Akhirnya, pimpian pemberontak di Semarang, Kolonel Suhirman, dan kawan –
kawannya melarikan diri keluar kota. Kesatuan yang mendukung PKI dapat
diinsyafkan.
Selanjutnya,
satu demi satu kota – kota yang tadinya dikuasai oleh pemberontak G 30 S/PKI
berhasil direbut kembali. Sejak tanggal 5 Oktober 1965 secara fisik militer
keamanan dalam jajaran Kodam VII/Diponegoro telah pulih kembali.
Akan tetapi, setelah kekuatan militer PKI
dapat dihacurkan, di Jawa Tengah timbul gerakan pengacauan berupa sabotase dan
pembunuhan yang dilakukan oleh massa PKI terhadap rakyat.
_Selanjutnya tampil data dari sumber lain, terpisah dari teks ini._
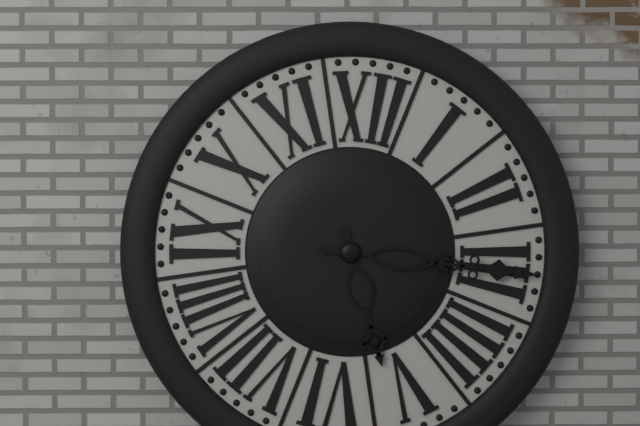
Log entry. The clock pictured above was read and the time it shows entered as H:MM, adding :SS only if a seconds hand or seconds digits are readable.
5:15
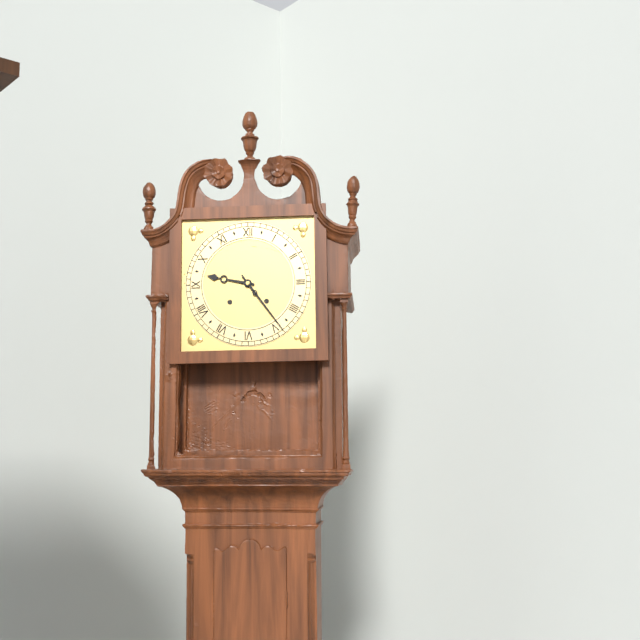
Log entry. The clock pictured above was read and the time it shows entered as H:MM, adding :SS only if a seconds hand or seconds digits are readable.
9:24
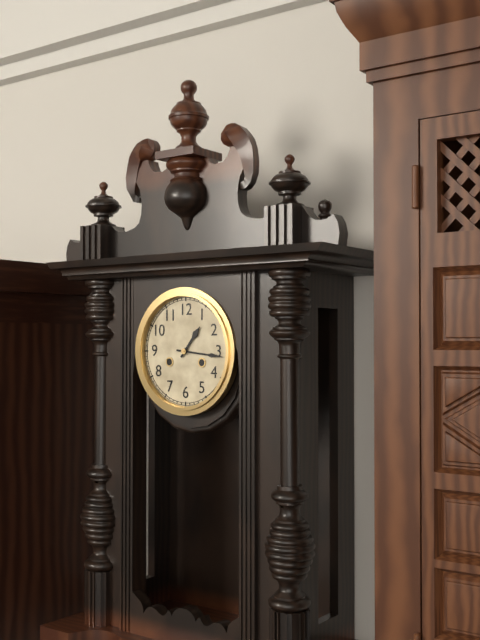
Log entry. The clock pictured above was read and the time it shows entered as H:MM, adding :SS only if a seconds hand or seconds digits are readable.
1:16
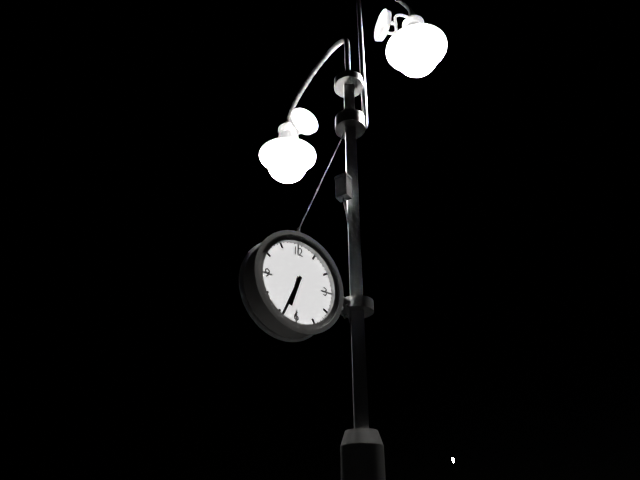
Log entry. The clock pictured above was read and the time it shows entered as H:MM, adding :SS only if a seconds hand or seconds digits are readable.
6:34
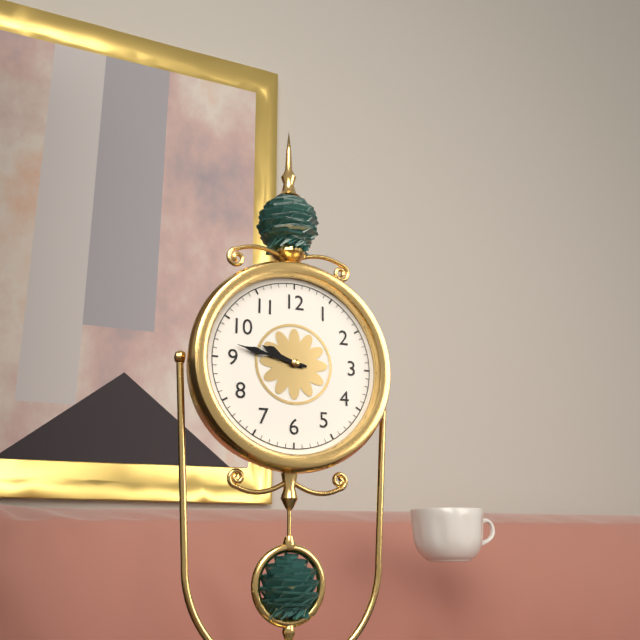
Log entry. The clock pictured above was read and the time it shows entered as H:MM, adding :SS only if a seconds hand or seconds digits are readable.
9:47
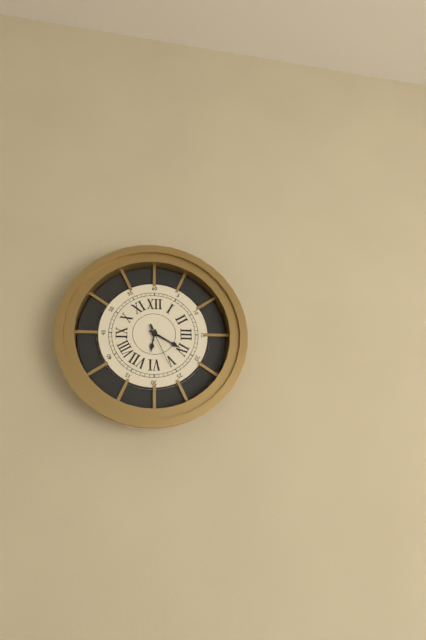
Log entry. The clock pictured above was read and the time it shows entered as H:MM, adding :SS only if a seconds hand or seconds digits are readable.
6:20
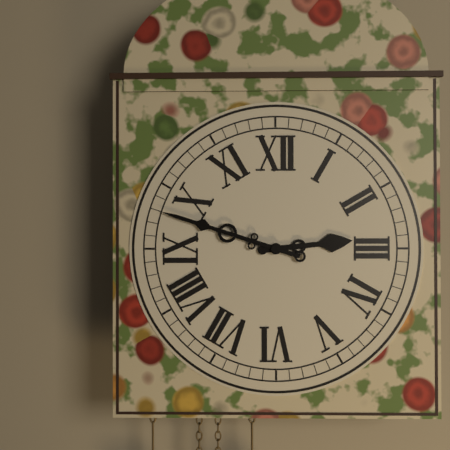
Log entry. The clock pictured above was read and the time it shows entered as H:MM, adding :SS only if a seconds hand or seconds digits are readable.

Berkat kerja sama
ABRI dan rakyat, keamanan dan ketertiban dapat dijaga.
Sementara
itu, pemimpin – pemimpin PKI yang belum tertangkap berusaha mengadakan
konsolidasi. Mereka mempersiapkan pemberontakan bersejata dengan dukungan para
petani. Untuk melaksanakan rencan itu, secar diam – diam dan rahasia mereka
menyusun kompro – kompro (komite proyek) sebagai basis kembalinya PKI. Salah
satu kompro yang paling besar adalah Kompro Blitar Selatan. Di sini PKI
berhasil mempengaruhi rakyat. Namun, ABRI segera mencium usaha PKI itu.
Penumpasan terhadap Kompro Blitar Selatan dilakukan dengan sebuah operasi yang
dinamakan Operasi Trisula sejak tanggal 3 Juli 1968.
Operasi itu berhasil membongkar basis pertahanan PKI.
Penumpasa
pemberontakan G 30 S/PKI di tempat – tempat lain di Indonesia dilakukan dengan
melakukan operasi teritorial. Usaha penangkapan terhadap tokoh – tokoh PKI
dilakukan karena umumnya pendukung G 30 S/PKI tidak sempat melakukan gerakan
perebutan kekuasaan. Di daerah Jawa Timur dan Bali memang terjadi kekacauan
penculikan dan pembunuhan, tetapi dalam waktu singkat keadaan dapat ditertibkan
kembali.
Penyelesaian
aspek politik mengenai pemberontakan G 30 S/PKI akan ditangani secara langsung
oleh Presiden Soekarno. Namun, karena berlarut – larut dan tidak ada ketegasan
timbullah aksi – aksi yang menuntut penyelesaian secara politis bagi mereka
yang terlibat G 30 S/PKI.
Pada tanggal 26 Oktober 1965, semua kekuatan
yang anti komunis mengkokohkan diri dalam satu barisan, yaitu Front Pancasila. Setelah itu, muncul
gelombang demonstrasi yang menuntut agar PKI dibubarkan. Aksi – aksi itu
dipelopori oleh kesatuan aksi pemuda, mahasiswa dan pelajar. Dan akhirnya G 30
S/PKI dapat di tumpas dan Indonesia memasuki Orde Baru.